A Child's Book of Stories by  Penrhyn W. Coussens

Why?

"N OW, you must not go in there," said an old dog to a puppy, who stood on the steps of a large house. "You must stay out now."

"Why?" asked the puppy. For it was a habit (and a bad habit) of his to say "Why?" when he was told to do, or not to do, a thing.

"Why," said the old dog. "I cannot say why. I do not know why. But I do know that if you go in when it is a wet day like this, the maid will drive you out."

"But why?" went on the puppy. "It is not fair. There is no sense in it. I have been in the house for days, and no one turned me out, so why should they now?"

"Those were fine days," said the old dog.

"Well, on the wet days I want to be in doors most," said the puppy. "And I don't see why I should stay out.
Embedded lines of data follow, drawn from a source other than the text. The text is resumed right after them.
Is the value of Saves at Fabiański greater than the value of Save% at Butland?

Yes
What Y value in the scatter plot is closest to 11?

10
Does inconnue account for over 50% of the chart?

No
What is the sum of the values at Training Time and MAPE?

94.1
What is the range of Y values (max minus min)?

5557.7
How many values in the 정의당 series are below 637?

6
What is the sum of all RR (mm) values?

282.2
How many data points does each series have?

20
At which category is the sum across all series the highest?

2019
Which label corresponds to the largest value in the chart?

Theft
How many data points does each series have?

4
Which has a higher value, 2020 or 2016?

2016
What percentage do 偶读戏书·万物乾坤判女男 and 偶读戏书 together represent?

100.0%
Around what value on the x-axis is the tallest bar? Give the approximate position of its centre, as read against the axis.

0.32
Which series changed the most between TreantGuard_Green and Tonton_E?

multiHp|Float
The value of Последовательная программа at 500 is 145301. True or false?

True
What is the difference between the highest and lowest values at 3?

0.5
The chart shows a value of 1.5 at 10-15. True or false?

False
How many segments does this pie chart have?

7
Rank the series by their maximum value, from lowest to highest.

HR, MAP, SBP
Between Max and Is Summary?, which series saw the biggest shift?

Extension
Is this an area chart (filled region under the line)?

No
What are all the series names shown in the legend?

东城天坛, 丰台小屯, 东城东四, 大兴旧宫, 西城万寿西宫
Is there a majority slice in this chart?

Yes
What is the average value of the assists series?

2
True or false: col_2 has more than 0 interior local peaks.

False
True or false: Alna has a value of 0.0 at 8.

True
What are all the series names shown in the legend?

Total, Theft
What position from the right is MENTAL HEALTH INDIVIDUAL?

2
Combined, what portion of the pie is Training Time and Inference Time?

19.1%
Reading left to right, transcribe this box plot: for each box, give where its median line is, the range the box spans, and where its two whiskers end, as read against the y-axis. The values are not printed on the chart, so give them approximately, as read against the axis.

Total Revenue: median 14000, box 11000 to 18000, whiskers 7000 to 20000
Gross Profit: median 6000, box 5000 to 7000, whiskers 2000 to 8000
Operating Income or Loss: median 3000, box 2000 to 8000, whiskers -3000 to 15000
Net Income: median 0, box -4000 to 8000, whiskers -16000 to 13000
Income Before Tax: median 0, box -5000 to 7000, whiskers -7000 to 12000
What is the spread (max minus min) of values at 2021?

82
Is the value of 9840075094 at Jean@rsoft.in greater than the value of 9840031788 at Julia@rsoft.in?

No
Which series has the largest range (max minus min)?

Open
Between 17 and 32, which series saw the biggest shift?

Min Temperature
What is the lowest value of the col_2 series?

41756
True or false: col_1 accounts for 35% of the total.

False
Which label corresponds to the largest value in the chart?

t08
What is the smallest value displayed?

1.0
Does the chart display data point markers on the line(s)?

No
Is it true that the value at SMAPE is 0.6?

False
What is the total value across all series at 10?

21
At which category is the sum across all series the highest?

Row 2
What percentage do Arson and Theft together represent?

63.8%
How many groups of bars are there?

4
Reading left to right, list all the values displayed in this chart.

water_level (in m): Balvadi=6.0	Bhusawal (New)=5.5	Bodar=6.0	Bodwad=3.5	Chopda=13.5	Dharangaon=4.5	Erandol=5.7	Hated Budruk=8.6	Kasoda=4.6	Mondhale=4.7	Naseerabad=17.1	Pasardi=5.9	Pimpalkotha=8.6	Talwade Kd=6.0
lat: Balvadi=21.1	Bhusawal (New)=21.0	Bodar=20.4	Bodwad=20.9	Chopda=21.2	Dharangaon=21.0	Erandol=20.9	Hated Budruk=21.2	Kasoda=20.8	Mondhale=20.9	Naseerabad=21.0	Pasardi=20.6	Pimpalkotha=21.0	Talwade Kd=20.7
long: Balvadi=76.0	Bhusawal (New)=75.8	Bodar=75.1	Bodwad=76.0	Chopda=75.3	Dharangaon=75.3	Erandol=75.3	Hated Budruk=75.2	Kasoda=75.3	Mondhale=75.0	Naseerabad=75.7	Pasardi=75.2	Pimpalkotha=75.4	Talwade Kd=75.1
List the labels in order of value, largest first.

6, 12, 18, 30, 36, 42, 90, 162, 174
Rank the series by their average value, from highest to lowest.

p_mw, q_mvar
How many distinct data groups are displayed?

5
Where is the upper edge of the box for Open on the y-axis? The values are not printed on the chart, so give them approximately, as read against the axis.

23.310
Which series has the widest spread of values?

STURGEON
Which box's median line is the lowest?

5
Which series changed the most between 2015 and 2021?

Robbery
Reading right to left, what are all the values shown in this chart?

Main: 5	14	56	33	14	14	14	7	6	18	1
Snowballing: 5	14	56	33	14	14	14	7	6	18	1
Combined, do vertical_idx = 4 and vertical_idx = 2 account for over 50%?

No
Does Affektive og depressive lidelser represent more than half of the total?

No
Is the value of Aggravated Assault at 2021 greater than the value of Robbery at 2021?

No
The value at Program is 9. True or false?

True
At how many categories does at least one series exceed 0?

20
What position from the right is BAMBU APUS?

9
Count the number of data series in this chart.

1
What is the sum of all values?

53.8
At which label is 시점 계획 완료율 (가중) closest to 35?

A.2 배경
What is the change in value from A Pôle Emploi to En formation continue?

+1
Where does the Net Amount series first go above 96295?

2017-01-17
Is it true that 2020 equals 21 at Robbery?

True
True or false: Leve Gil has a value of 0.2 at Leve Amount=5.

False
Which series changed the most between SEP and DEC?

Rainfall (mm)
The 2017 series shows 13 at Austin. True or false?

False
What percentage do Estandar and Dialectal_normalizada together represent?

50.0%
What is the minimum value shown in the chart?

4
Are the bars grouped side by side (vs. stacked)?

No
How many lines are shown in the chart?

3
So in I go."

And he did so.

But he soon found that though no one stopped to tell him "why" he must not come in, it was quite true that he might not.

The first to see him was the cook, who had a broom in her hand.

"That dirty puppy!" she cried. "Look at his feet!"

"What is wrong with my feet?" barked the puppy.

She did not wait to tell him. She hit him with the broom, and he fled with a howl up the stairs.

"Oh, that puppy!" cried the maid, as she saw the marks of his feet. "He ought not to come in the house at all, if he will not keep out on wet days."

"But why?" yelped the puppy, as the maid threw a broom at his head.

Still no one told him why. But a man just then came upstairs.

"Why, what a mess!" he said. "Oh, I see. It is that puppy. I thought he knew he must not come in."

"So I did, but I did not know why," growled the puppy, as with sore back and lame feet he crept under a chair.

"Come out, come out," cried the man. "I will not have you in the house at all. Out with you!" And he seized him, and chained him up in the kennel.

"You might have played on the grass if you had stayed there," he said. "But as you will come in the house when you ought not you must be kept where you cannot do so."

And so the young puppy had to stay in the dull kennel. And when at last he was let out, he did not ask "Why?" if he was told to do, or not to do, a thing, but did as he ought at once, like a wise dog.